# Coll and Tiree



## 91930 (May 1, 2005)

We are hoping to visit Coll and Tiree this summer. The plan is to cycle as much as possible to explore after parking up the MH on campsites (if they are available). I know we could wild camp but we'd prefer to have hook-up as we don't intend to drive a lot once we get there and we'll need showers after cycling. Any advice on sites or experiences on Coll or Tiree would be useful. Thank you.


----------



## des (Aug 13, 2005)

Have been to both in my yachting days. Beautiful unspoiled places, not many visitors. Can't give any advice on land, as always anchored off. But definitely go there! Des.


----------



## Jules (May 23, 2005)

Hi Topaz,
I haven't been to either Coll or Tiree, but have just returned from the Outer Hebrides.
Have a look at the Calmac website for ferry prices, they are quite expensive for a MH.
Calmac
We did meet a fellow traveller who had visited Tiree as a foot passenger for the day so this may be an option. Also I think I saw an advert in Oban for secure MH storage, so it may be worth just taking bikes and a tent over.
I doubt you will find a campsite on either Island we mostly wild camped on the outer hebs as there where no campsites on some islands and found this to be very easy.
The calmac brochure was very useful as was the outer hebs tourist board one also this website
outer hebrides
The discussion forum is very useful.
There was also a leaflet listing toilets, showers, CDP etc for outer hebs don't know if there is similar for coll and tiree.
There is also a bit of info here coll and here
coll
Just found a campsite on Coll here Here's a site about Tiree 
tiree
We found very little traffic and nearly all roads to be single track with passing places, but everyone is very easy going and will wait for you and wave, I assume these islands will be similar.

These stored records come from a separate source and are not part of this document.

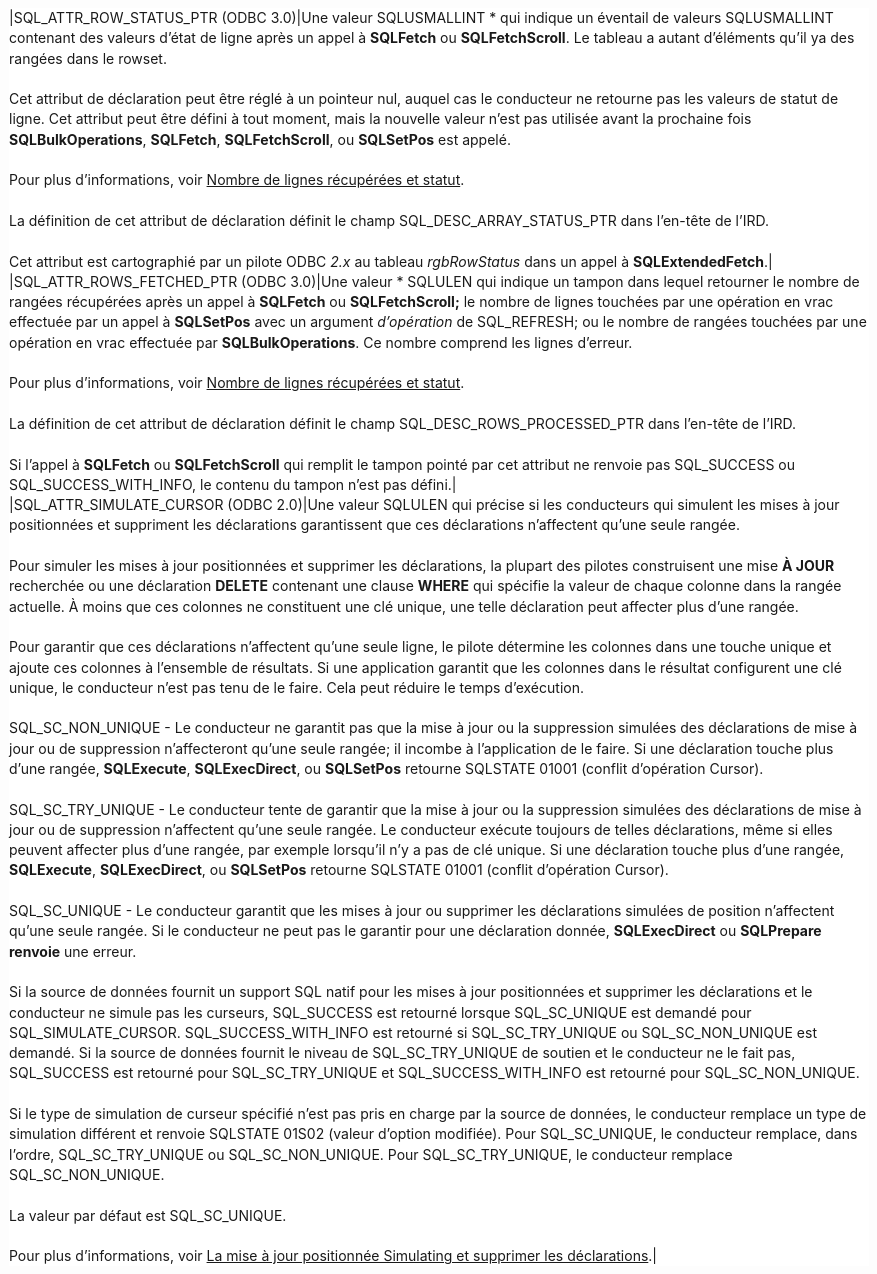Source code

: |SQL_ATTR_ROW_STATUS_PTR (ODBC 3.0)|Une valeur SQLUSMALLINT \* qui indique un éventail de valeurs SQLUSMALLINT contenant des valeurs d’état de ligne après un appel à **SQLFetch** ou **SQLFetchScroll**. Le tableau a autant d’éléments qu’il ya des rangées dans le rowset.<br /><br /> Cet attribut de déclaration peut être réglé à un pointeur nul, auquel cas le conducteur ne retourne pas les valeurs de statut de ligne. Cet attribut peut être défini à tout moment, mais la nouvelle valeur n’est pas utilisée avant la prochaine fois **SQLBulkOperations**, **SQLFetch**, **SQLFetchScroll**, ou **SQLSetPos** est appelé.<br /><br /> Pour plus d’informations, voir [Nombre de lignes récupérées et statut](../../../odbc/reference/develop-app/number-of-rows-fetched-and-status.md).<br /><br /> La définition de cet attribut de déclaration définit le champ SQL_DESC_ARRAY_STATUS_PTR dans l’en-tête de l’IRD.<br /><br /> Cet attribut est cartographié par un pilote ODBC *2.x* au tableau *rgbRowStatus* dans un appel à **SQLExtendedFetch**.|  
|SQL_ATTR_ROWS_FETCHED_PTR (ODBC 3.0)|Une valeur \* SQLULEN qui indique un tampon dans lequel retourner le nombre de rangées récupérées après un appel à **SQLFetch** ou **SQLFetchScroll;** le nombre de lignes touchées par une opération en vrac effectuée par un appel à **SQLSetPos** avec un argument *d’opération* de SQL_REFRESH; ou le nombre de rangées touchées par une opération en vrac effectuée par **SQLBulkOperations**. Ce nombre comprend les lignes d’erreur.<br /><br /> Pour plus d’informations, voir [Nombre de lignes récupérées et statut](../../../odbc/reference/develop-app/number-of-rows-fetched-and-status.md).<br /><br /> La définition de cet attribut de déclaration définit le champ SQL_DESC_ROWS_PROCESSED_PTR dans l’en-tête de l’IRD.<br /><br /> Si l’appel à **SQLFetch** ou **SQLFetchScroll** qui remplit le tampon pointé par cet attribut ne renvoie pas SQL_SUCCESS ou SQL_SUCCESS_WITH_INFO, le contenu du tampon n’est pas défini.|  
|SQL_ATTR_SIMULATE_CURSOR (ODBC 2.0)|Une valeur SQLULEN qui précise si les conducteurs qui simulent les mises à jour positionnées et suppriment les déclarations garantissent que ces déclarations n’affectent qu’une seule rangée.<br /><br /> Pour simuler les mises à jour positionnées et supprimer les déclarations, la plupart des pilotes construisent une mise **À JOUR** recherchée ou une déclaration **DELETE** contenant une clause **WHERE** qui spécifie la valeur de chaque colonne dans la rangée actuelle. À moins que ces colonnes ne constituent une clé unique, une telle déclaration peut affecter plus d’une rangée.<br /><br /> Pour garantir que ces déclarations n’affectent qu’une seule ligne, le pilote détermine les colonnes dans une touche unique et ajoute ces colonnes à l’ensemble de résultats. Si une application garantit que les colonnes dans le résultat configurent une clé unique, le conducteur n’est pas tenu de le faire. Cela peut réduire le temps d’exécution.<br /><br /> SQL_SC_NON_UNIQUE - Le conducteur ne garantit pas que la mise à jour ou la suppression simulées des déclarations de mise à jour ou de suppression n’affecteront qu’une seule rangée; il incombe à l’application de le faire. Si une déclaration touche plus d’une rangée, **SQLExecute**, **SQLExecDirect**, ou **SQLSetPos** retourne SQLSTATE 01001 (conflit d’opération Cursor).<br /><br /> SQL_SC_TRY_UNIQUE - Le conducteur tente de garantir que la mise à jour ou la suppression simulées des déclarations de mise à jour ou de suppression n’affectent qu’une seule rangée. Le conducteur exécute toujours de telles déclarations, même si elles peuvent affecter plus d’une rangée, par exemple lorsqu’il n’y a pas de clé unique. Si une déclaration touche plus d’une rangée, **SQLExecute**, **SQLExecDirect**, ou **SQLSetPos** retourne SQLSTATE 01001 (conflit d’opération Cursor).<br /><br /> SQL_SC_UNIQUE - Le conducteur garantit que les mises à jour ou supprimer les déclarations simulées de position n’affectent qu’une seule rangée. Si le conducteur ne peut pas le garantir pour une déclaration donnée, **SQLExecDirect** ou **SQLPrepare renvoie** une erreur.<br /><br /> Si la source de données fournit un support SQL natif pour les mises à jour positionnées et supprimer les déclarations et le conducteur ne simule pas les curseurs, SQL_SUCCESS est retourné lorsque SQL_SC_UNIQUE est demandé pour SQL_SIMULATE_CURSOR. SQL_SUCCESS_WITH_INFO est retourné si SQL_SC_TRY_UNIQUE ou SQL_SC_NON_UNIQUE est demandé. Si la source de données fournit le niveau de SQL_SC_TRY_UNIQUE de soutien et le conducteur ne le fait pas, SQL_SUCCESS est retourné pour SQL_SC_TRY_UNIQUE et SQL_SUCCESS_WITH_INFO est retourné pour SQL_SC_NON_UNIQUE.<br /><br /> Si le type de simulation de curseur spécifié n’est pas pris en charge par la source de données, le conducteur remplace un type de simulation différent et renvoie SQLSTATE 01S02 (valeur d’option modifiée). Pour SQL_SC_UNIQUE, le conducteur remplace, dans l’ordre, SQL_SC_TRY_UNIQUE ou SQL_SC_NON_UNIQUE. Pour SQL_SC_TRY_UNIQUE, le conducteur remplace SQL_SC_NON_UNIQUE.<br /><br /> La valeur par défaut est SQL_SC_UNIQUE.<br /><br /> Pour plus d’informations, voir [La mise à jour positionnée Simulating et supprimer les déclarations](../../../odbc/reference/develop-app/simulating-positioned-update-and-delete-statements.md).|  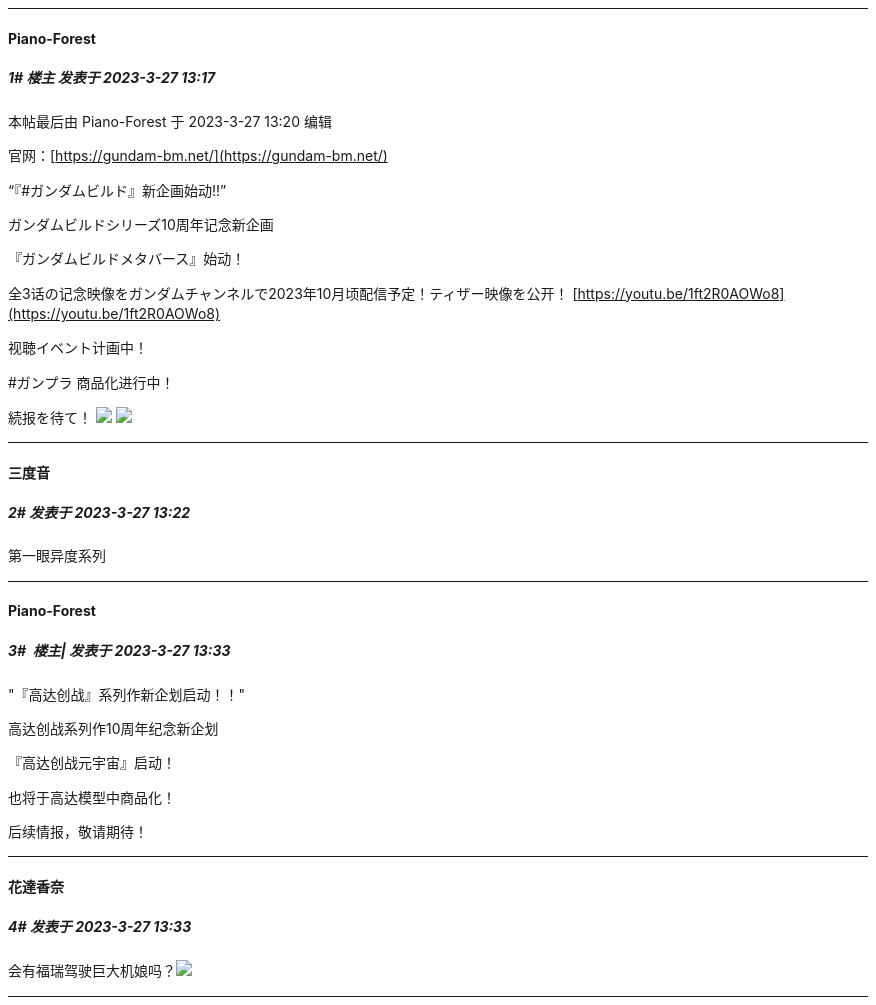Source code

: 
*****

####  Piano-Forest  
##### 1#       楼主       发表于 2023-3-27 13:17

 本帖最后由 Piano-Forest 于 2023-3-27 13:20 编辑 

官网：[https://gundam-bm.net/](https://gundam-bm.net/)

“『#ガンダムビルド』新企画始动!!”

ガンダムビルドシリーズ10周年记念新企画

『ガンダムビルドメタバース』始动！

全3话の记念映像をガンダムチャンネルで2023年10月顷配信予定！ティザー映像を公开！
[https://youtu.be/1ft2R0AOWo8](https://youtu.be/1ft2R0AOWo8)

视聴イベント计画中！

#ガンプラ 商品化进行中！

続报を待て！
<img src="https://p.sda1.dev/10/626d11cd8b33a232f9843ac2c7bb13de/thum.jpg" referrerpolicy="no-referrer">
<img src="https://p.sda1.dev/10/fbdb0b1d3ea4090bbae93d8181fd8f5b/logo.png" referrerpolicy="no-referrer">

*****

####  三度音  
##### 2#       发表于 2023-3-27 13:22

第一眼异度系列

*****

####  Piano-Forest  
##### 3#         楼主| 发表于 2023-3-27 13:33

"『高达创战』系列作新企划启动！！"

高达创战系列作10周年纪念新企划

『高达创战元宇宙』启动！

也将于高达模型中商品化！

后续情报，敬请期待！

*****

####  花達香奈  
##### 4#       发表于 2023-3-27 13:33

会有福瑞驾驶巨大机娘吗？<img src="https://static.saraba1st.com/image/smiley/carton2017/282.png" referrerpolicy="no-referrer">

*****
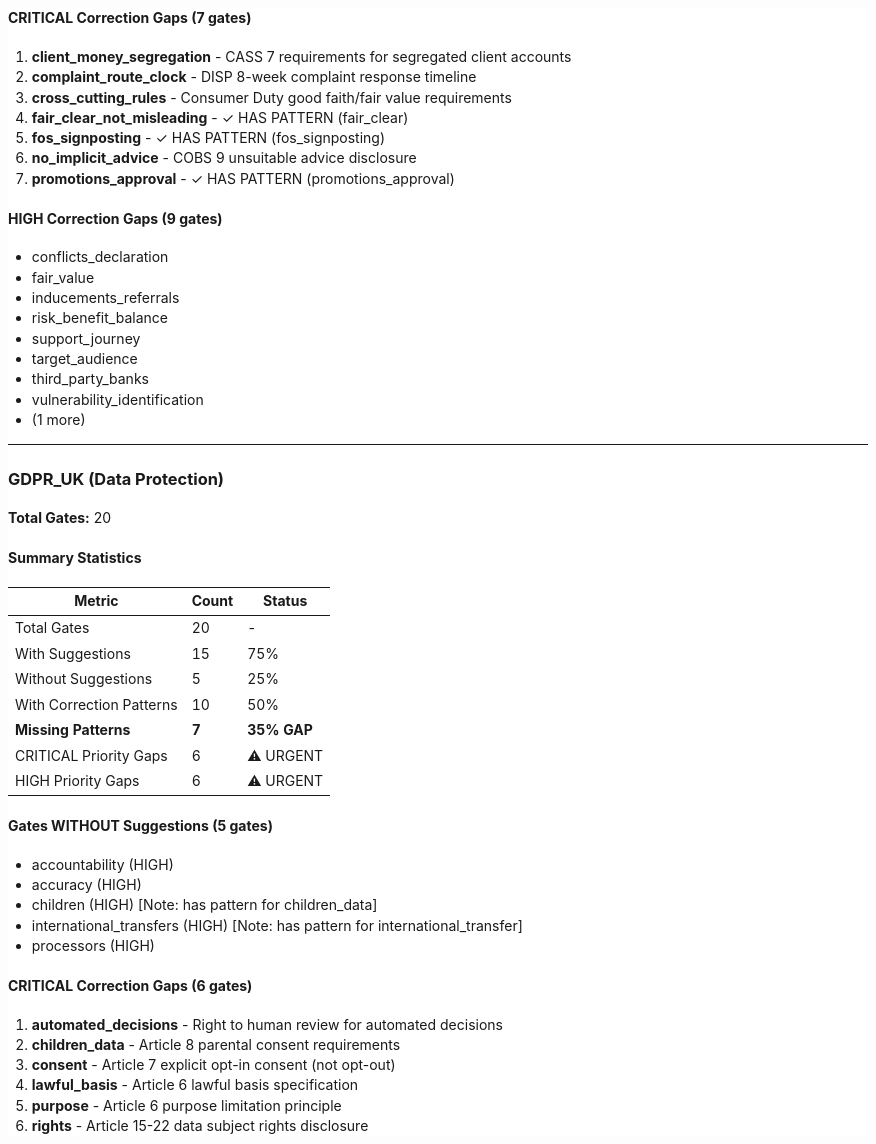 #### CRITICAL Correction Gaps (7 gates)
1. **client_money_segregation** - CASS 7 requirements for segregated client accounts
2. **complaint_route_clock** - DISP 8-week complaint response timeline
3. **cross_cutting_rules** - Consumer Duty good faith/fair value requirements
4. **fair_clear_not_misleading** - ✓ HAS PATTERN (fair_clear)
5. **fos_signposting** - ✓ HAS PATTERN (fos_signposting)
6. **no_implicit_advice** - COBS 9 unsuitable advice disclosure
7. **promotions_approval** - ✓ HAS PATTERN (promotions_approval)

#### HIGH Correction Gaps (9 gates)
- conflicts_declaration
- fair_value
- inducements_referrals
- risk_benefit_balance
- support_journey
- target_audience
- third_party_banks
- vulnerability_identification
- (1 more)

---

### GDPR_UK (Data Protection)
**Total Gates:** 20

#### Summary Statistics
| Metric | Count | Status |
|--------|-------|--------|
| Total Gates | 20 | - |
| With Suggestions | 15 | 75% |
| Without Suggestions | 5 | 25% |
| With Correction Patterns | 10 | 50% |
| **Missing Patterns** | **7** | **35% GAP** |
| CRITICAL Priority Gaps | 6 | ⚠️ URGENT |
| HIGH Priority Gaps | 6 | ⚠️ URGENT |

#### Gates WITHOUT Suggestions (5 gates)
- accountability (HIGH)
- accuracy (HIGH)
- children (HIGH) [Note: has pattern for children_data]
- international_transfers (HIGH) [Note: has pattern for international_transfer]
- processors (HIGH)

#### CRITICAL Correction Gaps (6 gates)
1. **automated_decisions** - Right to human review for automated decisions
2. **children_data** - Article 8 parental consent requirements
3. **consent** - Article 7 explicit opt-in consent (not opt-out)
4. **lawful_basis** - Article 6 lawful basis specification
5. **purpose** - Article 6 purpose limitation principle
6. **rights** - Article 15-22 data subject rights disclosure

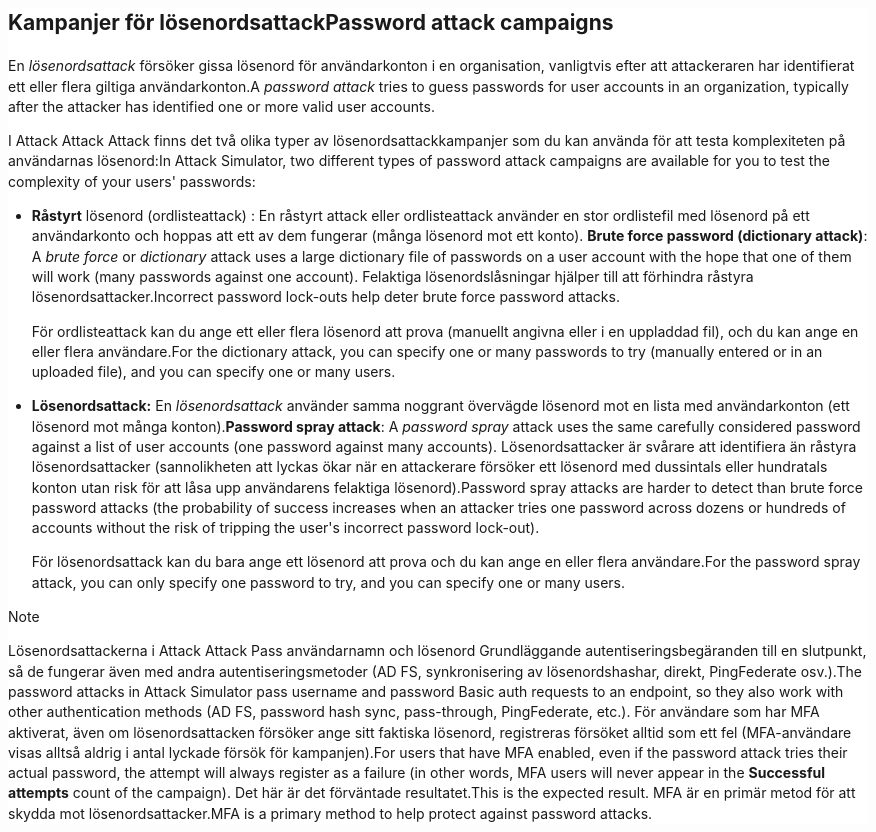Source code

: ## <a name="password-attack-campaigns"></a><span data-ttu-id="7b2c1-234">Kampanjer för lösenordsattack</span><span class="sxs-lookup"><span data-stu-id="7b2c1-234">Password attack campaigns</span></span>

<span data-ttu-id="7b2c1-235">En *lösenordsattack* försöker gissa lösenord för användarkonton i en organisation, vanligtvis efter att attackeraren har identifierat ett eller flera giltiga användarkonton.</span><span class="sxs-lookup"><span data-stu-id="7b2c1-235">A *password attack* tries to guess passwords for user accounts in an organization, typically after the attacker has identified one or more valid user accounts.</span></span>

<span data-ttu-id="7b2c1-236">I Attack Attack Attack finns det två olika typer av lösenordsattackkampanjer som du kan använda för att testa komplexiteten på användarnas lösenord:</span><span class="sxs-lookup"><span data-stu-id="7b2c1-236">In Attack Simulator, two different types of password attack campaigns are available for you to test the complexity of your users' passwords:</span></span>

- <span data-ttu-id="7b2c1-237">**Råstyrt** lösenord (ordlisteattack)  : En råstyrt attack eller ordlisteattack använder en stor ordlistefil med lösenord på ett användarkonto och hoppas att ett av dem fungerar (många lösenord mot ett konto). </span><span class="sxs-lookup"><span data-stu-id="7b2c1-237">**Brute force password (dictionary attack)**: A *brute force* or *dictionary* attack uses a large dictionary file of passwords on a user account with the hope that one of them will work (many passwords against one account).</span></span> <span data-ttu-id="7b2c1-238">Felaktiga lösenordslåsningar hjälper till att förhindra råstyra lösenordsattacker.</span><span class="sxs-lookup"><span data-stu-id="7b2c1-238">Incorrect password lock-outs help deter brute force password attacks.</span></span>

  <span data-ttu-id="7b2c1-239">För ordlisteattack kan du ange ett eller flera lösenord att prova (manuellt angivna eller i en uppladdad fil), och du kan ange en eller flera användare.</span><span class="sxs-lookup"><span data-stu-id="7b2c1-239">For the dictionary attack, you can specify one or many passwords to try (manually entered or in an uploaded file), and you can specify one or many users.</span></span>

- <span data-ttu-id="7b2c1-240">**Lösenordsattack:** En *lösenordsattack* använder samma noggrant övervägde lösenord mot en lista med användarkonton (ett lösenord mot många konton).</span><span class="sxs-lookup"><span data-stu-id="7b2c1-240">**Password spray attack**: A *password spray* attack uses the same carefully considered password against a list of user accounts (one password against many accounts).</span></span> <span data-ttu-id="7b2c1-241">Lösenordsattacker är svårare att identifiera än råstyra lösenordsattacker (sannolikheten att lyckas ökar när en attackerare försöker ett lösenord med dussintals eller hundratals konton utan risk för att låsa upp användarens felaktiga lösenord).</span><span class="sxs-lookup"><span data-stu-id="7b2c1-241">Password spray attacks are harder to detect than brute force password attacks (the probability of success increases when an attacker tries one password across dozens or hundreds of accounts without the risk of tripping the user's incorrect password lock-out).</span></span>

  <span data-ttu-id="7b2c1-242">För lösenordsattack kan du bara ange ett lösenord att prova och du kan ange en eller flera användare.</span><span class="sxs-lookup"><span data-stu-id="7b2c1-242">For the password spray attack, you can only specify one password to try, and you can specify one or many users.</span></span>

> [!NOTE]
> <span data-ttu-id="7b2c1-243">Lösenordsattackerna i Attack Attack Pass användarnamn och lösenord Grundläggande autentiseringsbegäranden till en slutpunkt, så de fungerar även med andra autentiseringsmetoder (AD FS, synkronisering av lösenordshashar, direkt, PingFederate osv.).</span><span class="sxs-lookup"><span data-stu-id="7b2c1-243">The password attacks in Attack Simulator pass username and password Basic auth requests to an endpoint, so they also work with other authentication methods (AD FS, password hash sync, pass-through, PingFederate, etc.).</span></span> <span data-ttu-id="7b2c1-244">För användare som har MFA aktiverat, även om lösenordsattacken försöker ange sitt faktiska lösenord, registreras försöket alltid  som ett fel (MFA-användare visas alltså aldrig i antal lyckade försök för kampanjen).</span><span class="sxs-lookup"><span data-stu-id="7b2c1-244">For users that have MFA enabled, even if the password attack tries their actual password, the attempt will always register as a failure (in other words, MFA users will never appear in the **Successful attempts** count of the campaign).</span></span> <span data-ttu-id="7b2c1-245">Det här är det förväntade resultatet.</span><span class="sxs-lookup"><span data-stu-id="7b2c1-245">This is the expected result.</span></span> <span data-ttu-id="7b2c1-246">MFA är en primär metod för att skydda mot lösenordsattacker.</span><span class="sxs-lookup"><span data-stu-id="7b2c1-246">MFA is a primary method to help protect against password attacks.</span></span>

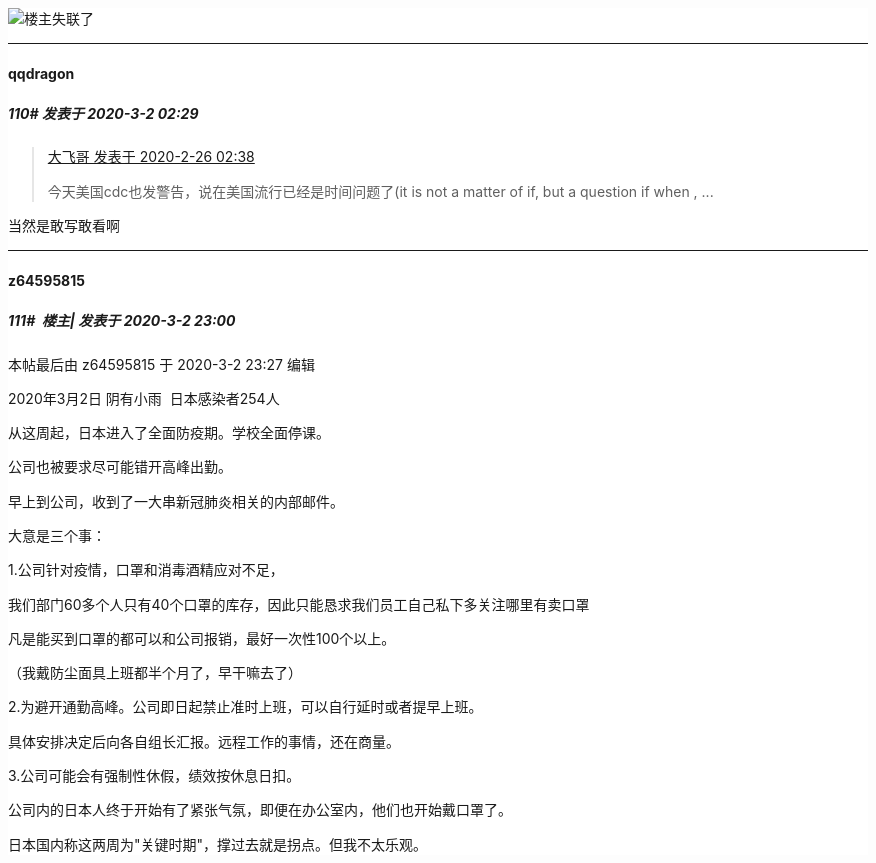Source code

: 

<img src="https://static.saraba1st.com/image/smiley/face2017/001.png" referrerpolicy="no-referrer">楼主失联了







*****

####  qqdragon  
##### 110#       发表于 2020-3-2 02:29



<blockquote><a href="httphttps://bbs.saraba1st.com/2b/forum.php?mod=redirect&amp;goto=findpost&amp;pid=46527473&amp;ptid=1915519" target="_blank">大飞哥 发表于 2020-2-26 02:38</a>

今天美国cdc也发警告，说在美国流行已经是时间问题了(it is not a matter of if, but a question if when , ...</blockquote>
当然是敢写敢看啊 







*****

####  z64595815  
##### 111#         楼主| 发表于 2020-3-2 23:00



 本帖最后由 z64595815 于 2020-3-2 23:27 编辑 

2020年3月2日 阴有小雨  日本感染者254人


从这周起，日本进入了全面防疫期。学校全面停课。

公司也被要求尽可能错开高峰出勤。


早上到公司，收到了一大串新冠肺炎相关的内部邮件。

大意是三个事：

1.公司针对疫情，口罩和消毒酒精应对不足，

我们部门60多个人只有40个口罩的库存，因此只能恳求我们员工自己私下多关注哪里有卖口罩

凡是能买到口罩的都可以和公司报销，最好一次性100个以上。

（我戴防尘面具上班都半个月了，早干嘛去了）

2.为避开通勤高峰。公司即日起禁止准时上班，可以自行延时或者提早上班。

具体安排决定后向各自组长汇报。远程工作的事情，还在商量。

3.公司可能会有强制性休假，绩效按休息日扣。


公司内的日本人终于开始有了紧张气氛，即便在办公室内，他们也开始戴口罩了。

日本国内称这两周为"关键时期"，撑过去就是拐点。但我不太乐观。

We just got back yesterday and this is making me wish I was back there.

Hope this is of some help.
Jules


----------



## seanysean (Jun 3, 2009)

I wouldnt bother with Tiree. Although it is a nice island, nothing more than any of the Outer Hebrides. More importantly this si the most MH unfriendly island of the lot. A very middle class holiday home island and not one for allowing MHs camping. No parking, No camping signs everywhere.


----------